Return the data below exactly, but only from the line containing "X4105896Y-21563984D02*" through the line containing "X4220182Y-21554460D02*", with both of those lines included.

▶ [Dataset items]
◆ ◆ ◆ ◆
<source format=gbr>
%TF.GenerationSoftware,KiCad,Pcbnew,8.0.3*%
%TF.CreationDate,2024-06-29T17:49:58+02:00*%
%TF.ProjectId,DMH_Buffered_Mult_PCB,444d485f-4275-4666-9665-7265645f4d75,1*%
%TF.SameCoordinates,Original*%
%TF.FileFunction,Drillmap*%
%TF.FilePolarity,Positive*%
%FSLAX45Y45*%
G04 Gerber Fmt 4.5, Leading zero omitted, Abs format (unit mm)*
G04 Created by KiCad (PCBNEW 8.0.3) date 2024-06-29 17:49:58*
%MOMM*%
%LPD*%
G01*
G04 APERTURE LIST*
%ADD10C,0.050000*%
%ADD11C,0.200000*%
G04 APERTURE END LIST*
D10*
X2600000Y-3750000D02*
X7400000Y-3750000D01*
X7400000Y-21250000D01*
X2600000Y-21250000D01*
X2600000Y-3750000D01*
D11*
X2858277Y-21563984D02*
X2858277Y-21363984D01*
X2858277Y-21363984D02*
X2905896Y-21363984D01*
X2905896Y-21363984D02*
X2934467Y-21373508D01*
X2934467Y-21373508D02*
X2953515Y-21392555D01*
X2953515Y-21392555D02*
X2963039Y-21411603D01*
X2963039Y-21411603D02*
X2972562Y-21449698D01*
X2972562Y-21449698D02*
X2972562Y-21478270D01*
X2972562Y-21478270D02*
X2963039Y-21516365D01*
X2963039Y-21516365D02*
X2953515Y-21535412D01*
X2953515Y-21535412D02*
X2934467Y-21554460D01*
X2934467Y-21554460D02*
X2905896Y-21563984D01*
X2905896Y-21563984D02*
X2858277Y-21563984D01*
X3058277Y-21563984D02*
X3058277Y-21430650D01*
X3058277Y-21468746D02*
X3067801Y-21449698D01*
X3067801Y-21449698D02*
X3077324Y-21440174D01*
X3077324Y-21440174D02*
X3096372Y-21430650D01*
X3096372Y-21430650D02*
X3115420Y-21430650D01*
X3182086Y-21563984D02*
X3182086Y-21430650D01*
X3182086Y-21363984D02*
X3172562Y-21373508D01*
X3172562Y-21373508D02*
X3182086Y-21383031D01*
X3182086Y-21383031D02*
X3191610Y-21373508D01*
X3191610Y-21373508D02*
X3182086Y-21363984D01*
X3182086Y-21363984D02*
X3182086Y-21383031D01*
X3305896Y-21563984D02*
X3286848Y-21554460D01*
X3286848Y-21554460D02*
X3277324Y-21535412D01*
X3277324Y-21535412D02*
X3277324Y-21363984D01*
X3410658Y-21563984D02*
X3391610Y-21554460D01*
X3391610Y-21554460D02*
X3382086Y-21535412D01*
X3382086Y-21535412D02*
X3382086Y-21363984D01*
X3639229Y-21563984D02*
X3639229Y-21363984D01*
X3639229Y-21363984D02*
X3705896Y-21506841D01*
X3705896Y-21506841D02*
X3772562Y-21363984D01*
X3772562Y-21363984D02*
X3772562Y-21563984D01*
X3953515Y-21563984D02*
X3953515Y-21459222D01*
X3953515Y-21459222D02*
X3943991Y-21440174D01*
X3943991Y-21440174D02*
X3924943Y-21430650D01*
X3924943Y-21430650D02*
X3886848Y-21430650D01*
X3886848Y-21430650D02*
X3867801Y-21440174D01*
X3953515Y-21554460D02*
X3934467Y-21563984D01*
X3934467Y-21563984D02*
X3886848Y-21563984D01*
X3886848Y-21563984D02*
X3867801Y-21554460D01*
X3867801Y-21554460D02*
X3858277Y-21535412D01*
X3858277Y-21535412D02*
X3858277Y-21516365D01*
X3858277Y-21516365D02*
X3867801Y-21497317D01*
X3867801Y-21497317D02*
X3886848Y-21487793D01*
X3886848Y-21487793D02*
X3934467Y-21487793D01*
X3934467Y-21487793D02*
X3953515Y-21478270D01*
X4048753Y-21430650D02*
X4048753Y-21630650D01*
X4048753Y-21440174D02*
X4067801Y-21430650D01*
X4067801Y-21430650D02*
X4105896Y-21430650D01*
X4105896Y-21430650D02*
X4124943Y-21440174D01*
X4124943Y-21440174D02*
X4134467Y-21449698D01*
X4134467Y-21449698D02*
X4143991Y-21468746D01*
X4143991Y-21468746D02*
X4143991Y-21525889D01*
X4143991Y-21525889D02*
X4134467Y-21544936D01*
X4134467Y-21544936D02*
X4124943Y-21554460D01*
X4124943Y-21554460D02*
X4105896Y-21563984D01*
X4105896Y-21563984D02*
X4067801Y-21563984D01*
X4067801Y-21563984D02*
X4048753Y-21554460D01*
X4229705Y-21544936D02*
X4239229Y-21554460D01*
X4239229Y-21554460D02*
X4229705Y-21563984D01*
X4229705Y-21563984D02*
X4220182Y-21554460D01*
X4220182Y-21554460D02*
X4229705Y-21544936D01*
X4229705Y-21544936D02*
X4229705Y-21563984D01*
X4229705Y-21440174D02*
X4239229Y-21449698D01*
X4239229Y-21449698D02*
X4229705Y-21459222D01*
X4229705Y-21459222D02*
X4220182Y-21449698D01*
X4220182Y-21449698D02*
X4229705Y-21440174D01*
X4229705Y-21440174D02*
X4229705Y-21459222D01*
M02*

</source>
◆ ◆ ◆ ◆
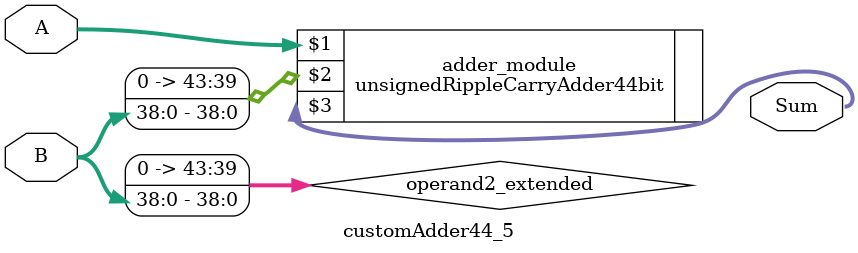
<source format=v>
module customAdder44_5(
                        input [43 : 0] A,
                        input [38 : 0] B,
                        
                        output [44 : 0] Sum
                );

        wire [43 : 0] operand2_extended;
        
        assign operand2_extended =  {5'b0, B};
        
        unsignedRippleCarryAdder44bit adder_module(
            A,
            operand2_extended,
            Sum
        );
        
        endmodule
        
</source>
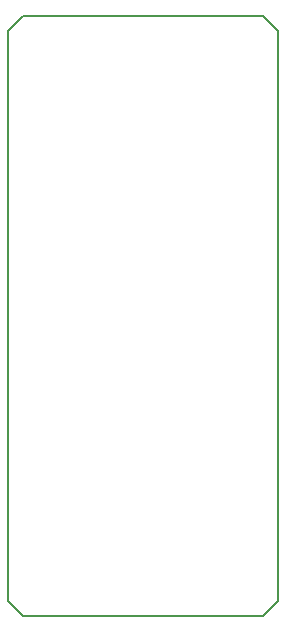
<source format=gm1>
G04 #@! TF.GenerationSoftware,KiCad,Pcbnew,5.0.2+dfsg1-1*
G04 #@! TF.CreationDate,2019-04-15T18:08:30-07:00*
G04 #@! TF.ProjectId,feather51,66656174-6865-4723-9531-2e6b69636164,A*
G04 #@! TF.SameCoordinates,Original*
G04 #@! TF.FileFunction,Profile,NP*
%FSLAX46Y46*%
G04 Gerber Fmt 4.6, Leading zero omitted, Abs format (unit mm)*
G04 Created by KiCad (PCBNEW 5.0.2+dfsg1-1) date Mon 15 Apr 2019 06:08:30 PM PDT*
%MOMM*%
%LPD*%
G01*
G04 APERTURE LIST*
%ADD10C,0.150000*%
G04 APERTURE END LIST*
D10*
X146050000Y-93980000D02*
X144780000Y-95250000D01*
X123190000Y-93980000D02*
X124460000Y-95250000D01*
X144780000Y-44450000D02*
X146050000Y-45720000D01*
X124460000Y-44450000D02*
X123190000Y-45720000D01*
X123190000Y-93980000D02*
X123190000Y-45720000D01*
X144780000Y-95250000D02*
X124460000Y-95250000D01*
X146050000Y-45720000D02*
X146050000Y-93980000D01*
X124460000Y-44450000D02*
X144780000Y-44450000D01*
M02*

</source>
◆ ◆ ◆ ◆
▶ [Solution for this problem]
X4105896Y-21563984D02*
X4067801Y-21563984D01*
X4067801Y-21563984D02*
X4048753Y-21554460D01*
X4229705Y-21544936D02*
X4239229Y-21554460D01*
X4239229Y-21554460D02*
X4229705Y-21563984D01*
X4229705Y-21563984D02*
X4220182Y-21554460D01*
X4220182Y-21554460D02*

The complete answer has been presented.